* _Page text_

****

Durham v. Morrison Tent and Awning Co. , 220 Mo. App. 1161 ( 1927 )


Menu:
  • * Corpus Juris-Cyc. References: Evidence, 23CJ, p. 138, n. 79; Trial, 38Cyc, p. 1703, n. 75. This is an action for damages alleged to have been sustained by Opal Durham when she was struck by one of defendant's trucks at the intersection of Broadway and St. Charles streets in the city of St. Louis. There were a number of assignments of negligence in the petition, namely, failure to keep a vigilant watch; failure to give any signal of warning; negligently operating the truck at a high, excessive and dangerous rate of speed; failure to slow down the speed; negligently operating said truck at a rate of speed *Page 1164 in excess of ten miles per hour; violation of a certain ordinance of the city of St. Louis, and the humanitarian rule.

    Plaintiff requested and was given only one instruction, and that was on the measure of damages. Defendant asked instructions in the nature of demurrers to the evidence at the close of the plaintiff's case, and again at the close of the whole case. The court refused to give these, and separate withdrawal instructions were requested by defendant, withdrawing from the consideration of the jury each and every assignment of negligence in the petition. The court refused to withdraw any of of the assignments of negligence from the jury. Plaintiff recovered judgment, and the defendant appeals.

    The evidence discloses that Broadway runs north and south, and St. Charles runs east and west. Plaintiff was on the west side of Broadway and started to cross St. Charles street going north. When she had crossed St. Charles street about two-thirds of the way, she was struck by one of defendant's trucks, being driven westward on St. Charles street.

    She testified that she did not see the truck until it struck her, and that no warning signal of any kind was given. The evidence also discloses that when the truck was from eighteen to twenty feet away from plaintiff, it was traveling at a rate of speed of about eighteen or twenty miles per hour. Plaintiff did not say that she looked at any time before she was struck, to see if there was any vehicle approaching. In fact, the record is silent as to whether she looked or did not look. She does testify, however, that she did not see the truck until she was hit by it. There is evidence that the truck did not slacken its speed until it struck plaintiff.

    The chauffeur testified that he could have stopped the truck, at the rate of speed he was driving, in about five or six feet. He also testified that he was going about eight or ten miles per hour when he went over the crossing. The accident happened between five and six o'clock in the afternoon, and the point where the accident occurred is a very busy and congested section of the city.

    The defendant urges as grounds for reversal, that the court should have given its withdrawal instructions withdrawing from the consideration of the jury all the assignments of negligence in the petition. Defendant insists that there was no evidence to take the case to the jury, upon any of the assignments of negligence. It first complains that the record is silent as to whether or not defendant looked, and that, therefore, we have a right to assume that she did not look, and by failing to look, was guilty of contributory negligence, as a matter of law. It is further urged that the court erred in not giving the withdrawal instruction withdrawing from the consideration of the jury the allegation of negligence in *Page 1165 the petition to the effect that defendant had violated a certain ordinance of the city of St. Louis, because such ordinance was not introduced in evidence.

****

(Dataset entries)
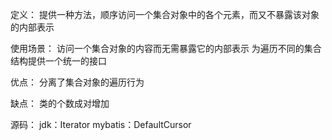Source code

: 定义：
    提供一种方法，顺序访问一个集合对象中的各个元素，而又不暴露该对象的内部表示
    
使用场景：
    访问一个集合对象的内容而无需暴露它的内部表示
    为遍历不同的集合结构提供一个统一的接口

优点：
    分离了集合对象的遍历行为
    
缺点：
    类的个数成对增加
    
源码：
    jdk：Iterator
    mybatis：DefaultCursor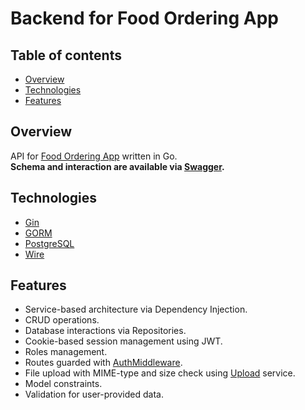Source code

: # Backend for Food Ordering App

## Table of contents
* [Overview](#overview)
* [Technologies](#technologies)
* [Features](#features)


## Overview
API for [Food Ordering App](https://github.com/vladlent-portfolio/food-ordering-frontend) written in Go.  
**Schema and interaction are available via [Swagger](https://api.food-ordering.app/swagger/index.html).**


## Technologies
* [Gin](https://gin-gonic.com)
* [GORM](https://gorm.io)
* [PostgreSQL](https://postgresql.org)
* [Wire](https://github.com/google/wire)

## Features
* Service-based architecture via Dependency Injection.
* CRUD operations.
* Database interactions via Repositories.
* Cookie-based session management using JWT.
* Roles management.
* Routes guarded with [AuthMiddleware](https://github.com/vladlent-portfolio/food-ordering-backend/blob/main/controllers/user/middlewares.go#L22).
* File upload with MIME-type and size check using [Upload](https://github.com/vladlent-portfolio/food-ordering-backend/blob/main/services/upload.go#L12) service.
* Model constraints.
* Validation for user-provided data.

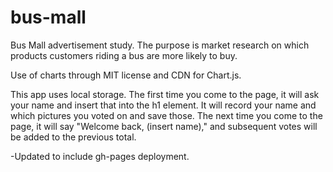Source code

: # bus-mall
Bus Mall advertisement study. The purpose is market research on which products customers riding a bus are more likely to buy.

Use of charts through MIT license and CDN for Chart.js.

This app uses local storage. The first time you come to the page, it will ask your name and insert that into the h1 element. It will record your name and which pictures you voted on and save those. The next time you come to the page, it will say "Welcome back, (insert name)," and subsequent votes will be added to the previous total.

-Updated to include gh-pages deployment.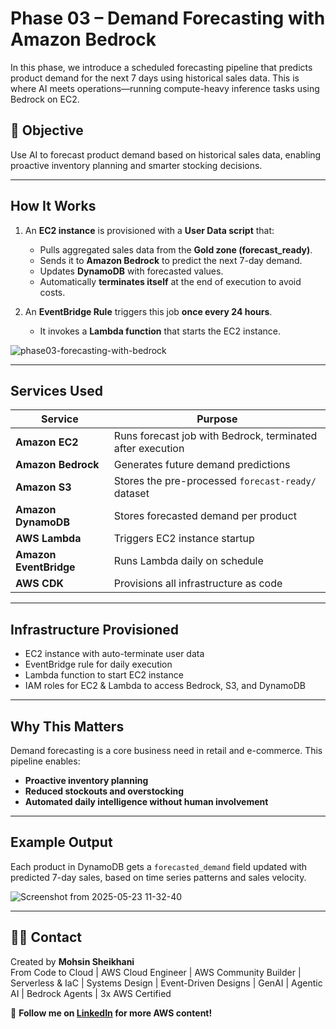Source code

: # Phase 03 – Demand Forecasting with Amazon Bedrock

In this phase, we introduce a scheduled forecasting pipeline that predicts product demand for the next 7 days using historical sales data. This is where AI meets operations—running compute-heavy inference tasks using Bedrock on EC2.

## 🎯 Objective

Use AI to forecast product demand based on historical sales data, enabling proactive inventory planning and smarter stocking decisions.

---

## How It Works

1. An **EC2 instance** is provisioned with a **User Data script** that:

   - Pulls aggregated sales data from the **Gold zone (forecast_ready)**.
   - Sends it to **Amazon Bedrock** to predict the next 7-day demand.
   - Updates **DynamoDB** with forecasted values.
   - Automatically **terminates itself** at the end of execution to avoid costs.

2. An **EventBridge Rule** triggers this job **once every 24 hours**.
   - It invokes a **Lambda function** that starts the EC2 instance.
  

![phase03-forecasting-with-bedrock](https://github.com/user-attachments/assets/5f442d2a-8b7d-4f3c-a634-958d37093f3f)


---

## Services Used

| Service                | Purpose                                                    |
| ---------------------- | ---------------------------------------------------------- |
| **Amazon EC2**         | Runs forecast job with Bedrock, terminated after execution |
| **Amazon Bedrock**     | Generates future demand predictions                        |
| **Amazon S3**          | Stores the pre-processed `forecast-ready/` dataset         |
| **Amazon DynamoDB**    | Stores forecasted demand per product                       |
| **AWS Lambda**         | Triggers EC2 instance startup                              |
| **Amazon EventBridge** | Runs Lambda daily on schedule                              |
| **AWS CDK**            | Provisions all infrastructure as code                      |

---

## Infrastructure Provisioned

- EC2 instance with auto-terminate user data
- EventBridge rule for daily execution
- Lambda function to start EC2 instance
- IAM roles for EC2 & Lambda to access Bedrock, S3, and DynamoDB

---

## Why This Matters

Demand forecasting is a core business need in retail and e-commerce. This pipeline enables:

- **Proactive inventory planning**
- **Reduced stockouts and overstocking**
- **Automated daily intelligence without human involvement**

---

## Example Output

Each product in DynamoDB gets a `forecasted_demand` field updated with predicted 7-day sales, based on time series patterns and sales velocity.

![Screenshot from 2025-05-23 11-32-40](https://github.com/user-attachments/assets/870675e9-704a-4530-9078-3a2f6ba6a748)


---

## 🙋‍♂️ Contact

Created by **Mohsin Sheikhani**  
From Code to Cloud | AWS Cloud Engineer | AWS Community Builder | Serverless & IaC | Systems Design | Event-Driven Designs | GenAI | Agentic AI | Bedrock Agents | 3x AWS Certified

🚀 **Follow me on [LinkedIn](https://www.linkedin.com/in/mohsin-sheikhani/) for more AWS content!**
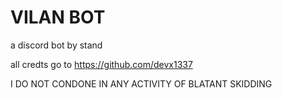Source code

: # VILAN BOT

a discord bot by stand

all credts go to https://github.com/devx1337

I DO NOT CONDONE IN ANY ACTIVITY OF BLATANT SKIDDING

****

* _Activities_
[A] Rewrite the paragraph of the court opinion that begins "The evidence discloses that Broadway runs north and south" in fewer words, keeping its main facts.
[B] Resume the court opinion right after its final sentence, which ends with the ordinance not being introduced in evidence.
The rows have no role in any of this.

* _Task-by-task outputs_
[A] Broadway runs north–south and St. Charles runs east–west. Starting from the west side of Broadway, the plaintiff was crossing St. Charles northward. About two-thirds of the way across, she was hit by one of the defendant's trucks heading west on St. Charles.

[B]
    It is evident, that this case will have to be reversed, because one of the allegations in the petition is that defendant's driver negligently operated this truck at a rate of speed in excess of ten miles per hour in violation of a certain ordinance of the city of St. Louis. This ordinance was not introduced in evidence. Defendant offered a correct instruction withdrawing this assignment of negligence from the jury, and where plaintiff pleads an ordinance and relies upon it, and does not introduce it in evidence, and the defendant requests an instruction, correct in form, withdrawing such assignment of negligence from the jury, it should be given. [Pinteardd v. Hosch (Mo. App.), 233 S.W. 81; Borah v. Zoellner Motor Car Co. (Mo. App.), 257 S.W. 145.]

    This is especially true, where plaintiff requests and is given an instruction only on the measure of damages. Of course, if plaintiff had asked instructions, submitting only one assignment of negligence to the jury, it could be said that he abandoned the other assignments, and if this one was not included, it would, under recent decisions, not have been reversible error to have refused to have given the withdrawal instructions. However, we have no such situation in this case. Courts do not take judicial notice of municipal ordinances, and their existence and contents must be proven as other facts are established, if a party litigant expects to rely upon them.

    The evidence is very meager as to some of the other assignments of negligence in this petition, but we do not feel that the facts as disclosed by this record, would authorize a reversal of this case outright. As the case must be reversed and remanded, we will not assume that the same errors will appear upon another trial of this case. However, for the error above mentioned, this judgment is reversed and the cause remanded.

    Becker, J., concurs; Daues, P.J., concurs in the result.

Document Info

Citation Numbers: 297 S.W. 137, 220 Mo. App. 1161

Judges: NIPPER, J.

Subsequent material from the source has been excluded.